= What needs to be done =
Copy the lines from the beginning through the line containing "can be used", leaving the pictures out.

= Excerpted records =
───
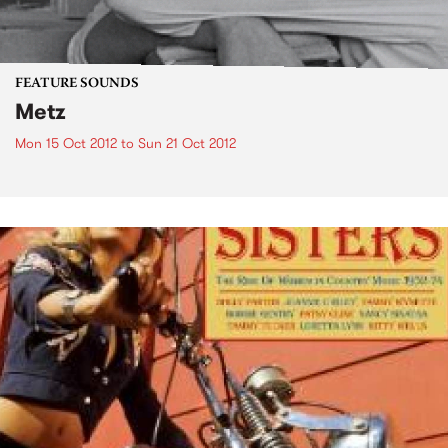
FEATURE SOUNDS
Metz
Mon 15 Oct 2012
to
Sun 21 Oct 2012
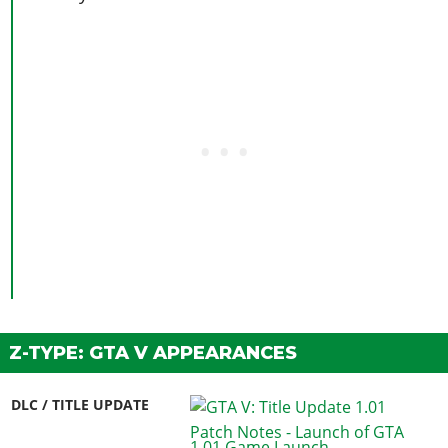
Z-TYPE: GTA V APPEARANCES
DLC / TITLE UPDATE
1.01 Game Launch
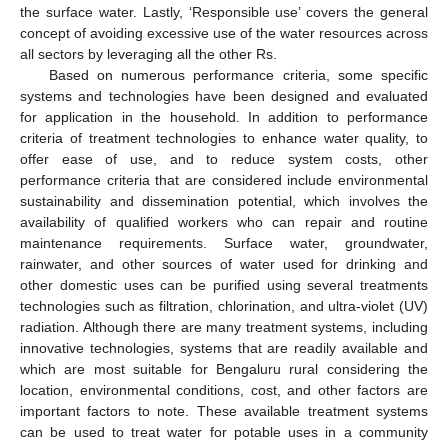
the surface water. Lastly, ‘Responsible use’ covers the general
concept of avoiding excessive use of the water resources across
all sectors by leveraging all the other Rs.
Based on numerous performance criteria, some specific
systems and technologies have been designed and evaluated
for application in the household. In addition to performance
criteria of treatment technologies to enhance water quality, to
offer ease of use, and to reduce system costs, other
performance criteria that are considered include environmental
sustainability and dissemination potential, which involves the
availability of qualified workers who can repair and routine
maintenance requirements. Surface water, groundwater,
rainwater, and other sources of water used for drinking and
other domestic uses can be purified using several treatments
technologies such as filtration, chlorination, and ultra-violet (UV)
radiation. Although there are many treatment systems, including
innovative technologies, systems that are readily available and
which are most suitable for Bengaluru rural considering the
location, environmental conditions, cost, and other factors are
important factors to note. These available treatment systems
can be used to treat water for potable uses in a community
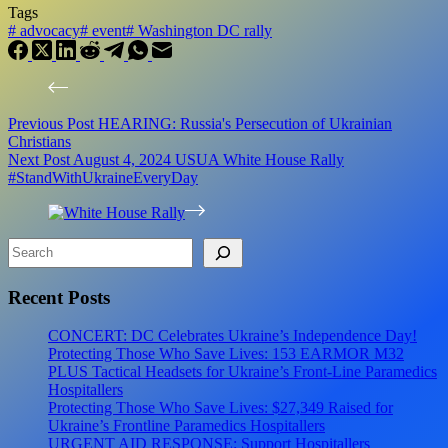
Tags
#
advocacy
#
event
#
Washington DC rally
Previous
Post
HEARING: Russia's Persecution of Ukrainian
Christians
Next
Post
August 4, 2024 USUA White House Rally
#StandWithUkraineEveryDay
Search
Recent Posts
CONCERT: DC Celebrates Ukraine’s Independence Day!
Protecting Those Who Save Lives: 153 EARMOR M32
PLUS Tactical Headsets for Ukraine’s Front-Line Paramedics
Hospitallers
Protecting Those Who Save Lives: $27,349 Raised for
Ukraine’s Frontline Paramedics Hospitallers
URGENT AID RESPONSE: Support Hospitallers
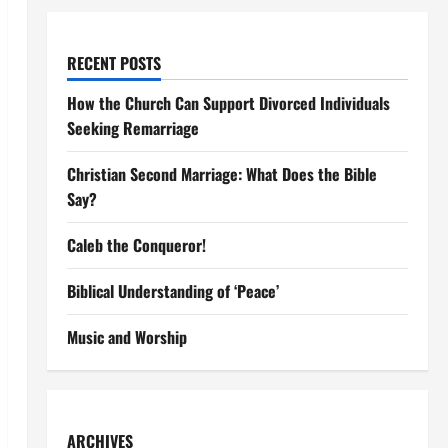
RECENT POSTS
How the Church Can Support Divorced Individuals
Seeking Remarriage
Christian Second Marriage: What Does the Bible
Say?
Caleb the Conqueror!
Biblical Understanding of ‘Peace’
Music and Worship
ARCHIVES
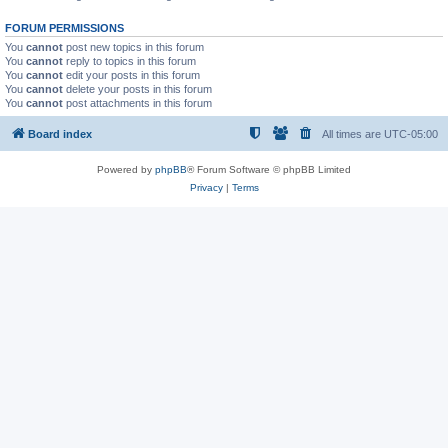
FORUM PERMISSIONS
You
cannot
post new topics in this forum
You
cannot
reply to topics in this forum
You
cannot
edit your posts in this forum
You
cannot
delete your posts in this forum
You
cannot
post attachments in this forum
Board index
All times are
UTC-05:00
Powered by
phpBB
® Forum Software © phpBB Limited
Privacy
|
Terms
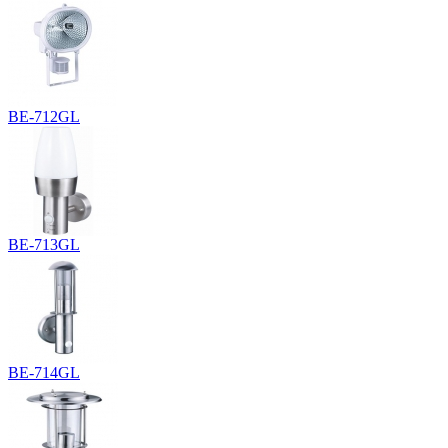
BE-712GL
BE-713GL
BE-714GL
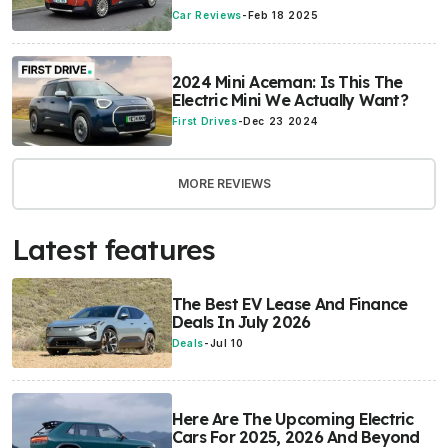
Car Reviews
-
Feb 18 2025
2024 Mini Aceman: Is This The
Electric Mini We Actually Want?
First Drives
-
Dec 23 2024
MORE REVIEWS
Latest features
The Best EV Lease And Finance
Deals In July 2026
Deals
-
Jul 10
Here Are The Upcoming Electric
Cars For 2025, 2026 And Beyond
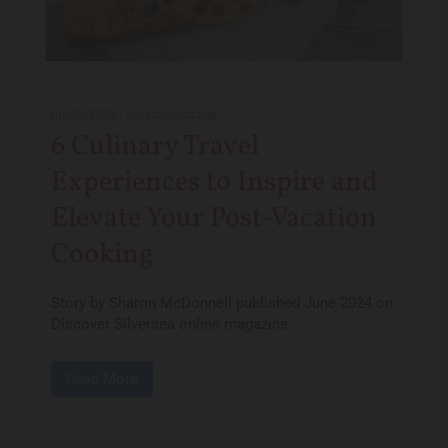
06/20/2024
-
foodstoriestravel
6 Culinary Travel
Experiences to Inspire and
Elevate Your Post-Vacation
Cooking
Story by Sharon McDonnell published June 2024 on
Discover Silversea online magazine.
Read More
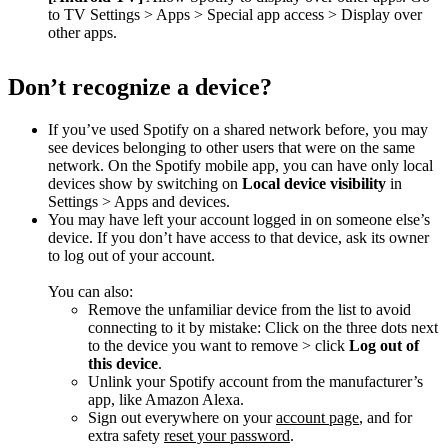
to TV Settings > Apps > Special app access > Display over
other apps.
Don’t recognize a device?
If you’ve used Spotify on a shared network before, you may
see devices belonging to other users that were on the same
network. On the Spotify mobile app, you can have only local
devices show by switching on
Local device visibility
in
Settings > Apps and devices.
You may have left your account logged in on someone else’s
device. If you don’t have access to that device, ask its owner
to log out of your account.
You can also:
Remove the unfamiliar device from the list to avoid
connecting to it by mistake: Click on the three dots next
to the device you want to remove > click
Log out of
this device
.
Unlink your Spotify account from the manufacturer’s
app, like Amazon Alexa.
Sign out everywhere on your
account page
, and for
extra safety
reset your password
.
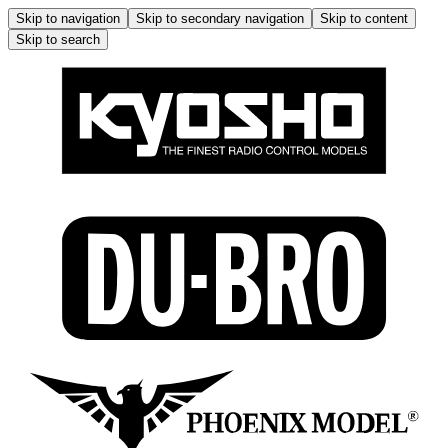
Skip to navigation
Skip to secondary navigation
Skip to content
Skip to search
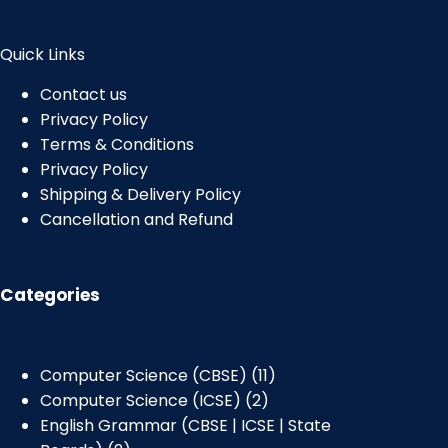
Quick Links
Contact us
Privacy Policy
Terms & Conditions
Privacy Policy
Shipping & Delivery Policy
Cancellation and Refund
Categories
Computer Science (CBSE)
11
Computer Science (ICSE)
2
English Grammar (CBSE | ICSE | State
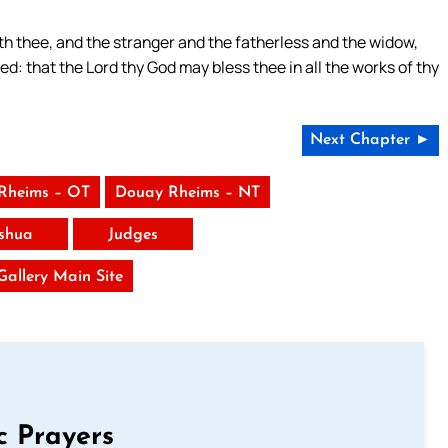
th thee, and the stranger and the fatherless and the widow,
led: that the Lord thy God may bless thee in all the works of thy
Next Chapter ►
Rheims – OT
Douay Rheims – NT
shua
Judges
 Gallery Main Site
c Prayers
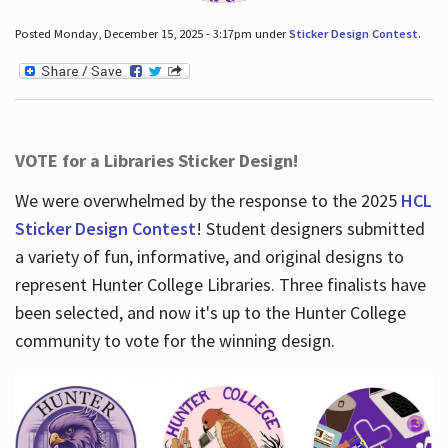
Posted Monday, December 15, 2025 - 3:17pm under
Sticker Design Contest
.
VOTE for a Libraries Sticker Design!
We were overwhelmed by the response to the 2025
HCL
Sticker Design Contest
! Student designers submitted
a variety of fun, informative, and original designs to
represent Hunter College Libraries. Three finalists have
been selected, and now it's up to the Hunter College
community to vote for the winning design.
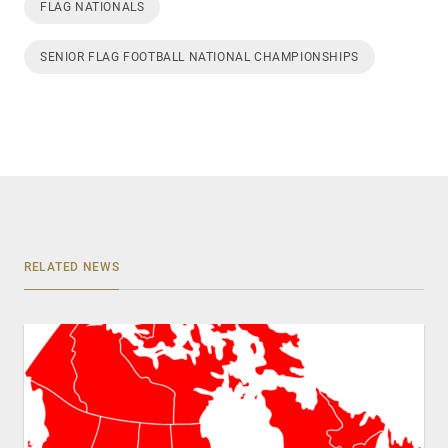
FLAG NATIONALS
SENIOR FLAG FOOTBALL NATIONAL CHAMPIONSHIPS
RELATED NEWS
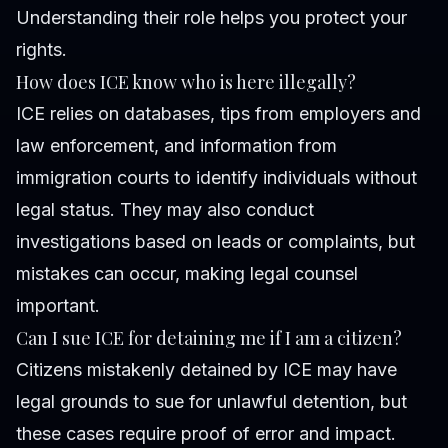
Understanding their role helps you protect your
rights.
How does ICE know who is here illegally?
ICE relies on databases, tips from employers and
law enforcement, and information from
immigration courts to identify individuals without
legal status. They may also conduct
investigations based on leads or complaints, but
mistakes can occur, making legal counsel
important.
Can I sue ICE for detaining me if I am a citizen?
Citizens mistakenly detained by ICE may have
legal grounds to sue for unlawful detention, but
these cases require proof of error and impact.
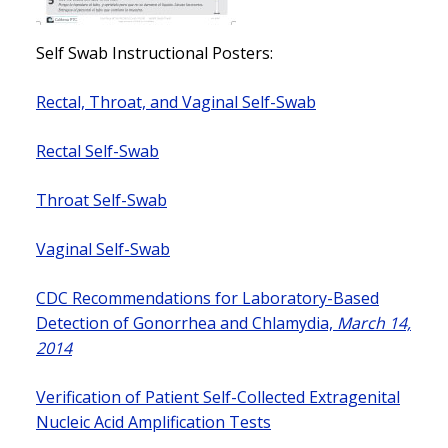
Self Swab Instructional Posters:
Rectal, Throat, and Vaginal Self-Swab
Rectal Self-Swab
Throat Self-Swab
Vaginal Self-Swab
CDC Recommendations for Laboratory-Based
Detection of Gonorrhea and Chlamydia,
March 14,
2014
Verification of Patient Self-Collected Extragenital
Nucleic Acid Amplification Tests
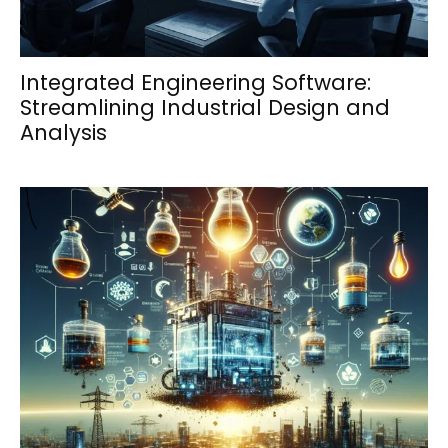
Integrated Engineering Software:
Streamlining Industrial Design and
Analysis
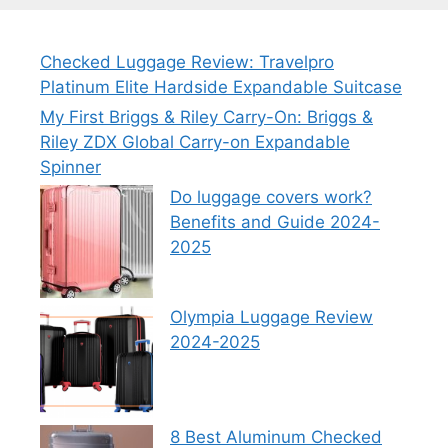
Checked Luggage Review: Travelpro
Platinum Elite Hardside Expandable Suitcase
My First Briggs & Riley Carry-On: Briggs &
Riley ZDX Global Carry-on Expandable
Spinner
Do luggage covers work?
Benefits and Guide 2024-
2025
Olympia Luggage Review
2024-2025
8 Best Aluminum Checked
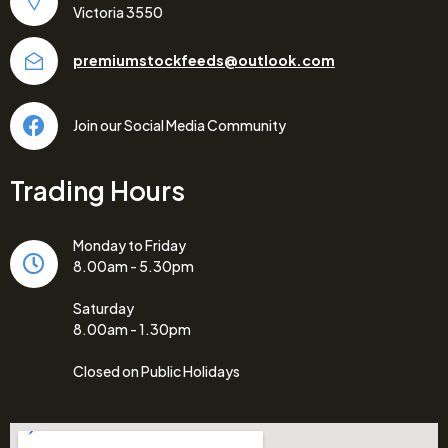
Victoria 3550
premiumstockfeeds@outlook.com
Join our Social Media Community
Trading Hours
Monday to Friday
8.00am - 5.30pm
Saturday
8.00am - 1.30pm
Closed on Public Holidays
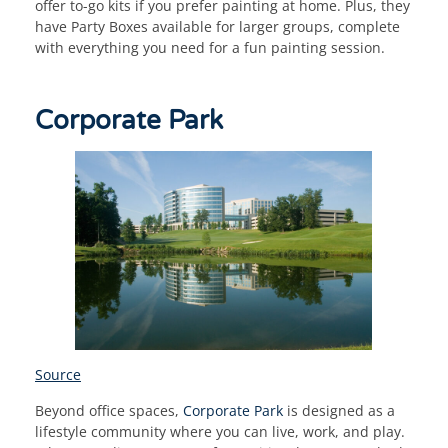
offer to-go kits if you prefer painting at home. Plus, they
have Party Boxes available for larger groups, complete
with everything you need for a fun painting session.
Corporate Park
Source
Beyond office spaces,
Corporate Park
is designed as a
lifestyle community where you can live, work, and play.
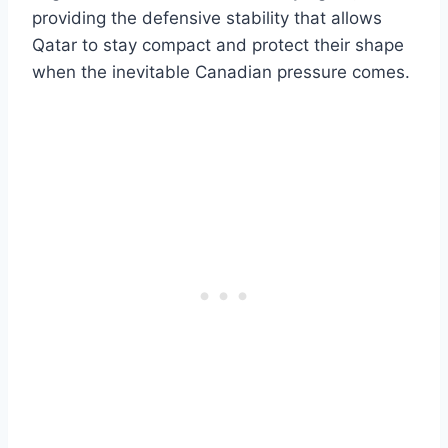
providing the defensive stability that allows
Qatar to stay compact and protect their shape
when the inevitable Canadian pressure comes.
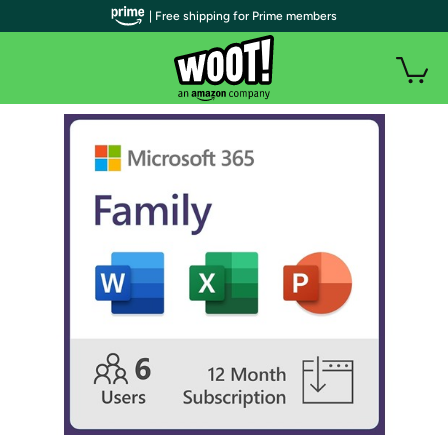
| Free shipping for Prime members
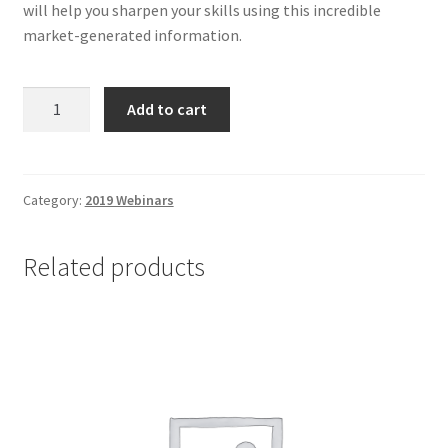
will help you sharpen your skills using this incredible
market-generated information.
Understanding
Add to cart
and
Using
the
COT
Category:
2019 Webinars
-
Non-
Related products
Client
quantity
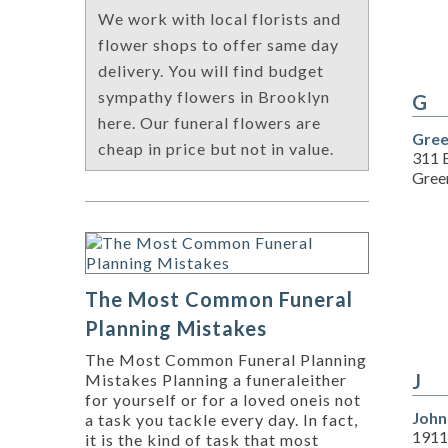
We work with local florists and
flower shops to offer same day
delivery. You will find budget
sympathy flowers in Brooklyn
G
here. Our funeral flowers are
Gree
cheap in price but not in value.
311 B
Green
The Most Common Funeral
Planning Mistakes
The Most Common Funeral Planning
J
Mistakes Planning a funeraleither
for yourself or for a loved oneis not
John
a task you tackle every day. In fact,
1911
it is the kind of task that most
───
= Reply =
FEATURE SOUNDS
Metz
Mon 15 Oct 2012
to
Sun 21 Oct 2012
Z-TYPE: GTA V APPEARANCES
DLC / TITLE UPDATE
1.01 Game Launch
the surface water. Lastly, ‘Responsible use’ covers the general
concept of avoiding excessive use of the water resources across
all sectors by leveraging all the other Rs.
Based on numerous performance criteria, some specific
systems and technologies have been designed and evaluated
for application in the household. In addition to performance
criteria of treatment technologies to enhance water quality, to
offer ease of use, and to reduce system costs, other
performance criteria that are considered include environmental
sustainability and dissemination potential, which involves the
availability of qualified workers who can repair and routine
maintenance requirements. Surface water, groundwater,
rainwater, and other sources of water used for drinking and
other domestic uses can be purified using several treatments
technologies such as filtration, chlorination, and ultra-violet (UV)
radiation. Although there are many treatment systems, including
innovative technologies, systems that are readily available and
which are most suitable for Bengaluru rural considering the
location, environmental conditions, cost, and other factors are
important factors to note. These available treatment systems
can be used to treat water for potable uses in a community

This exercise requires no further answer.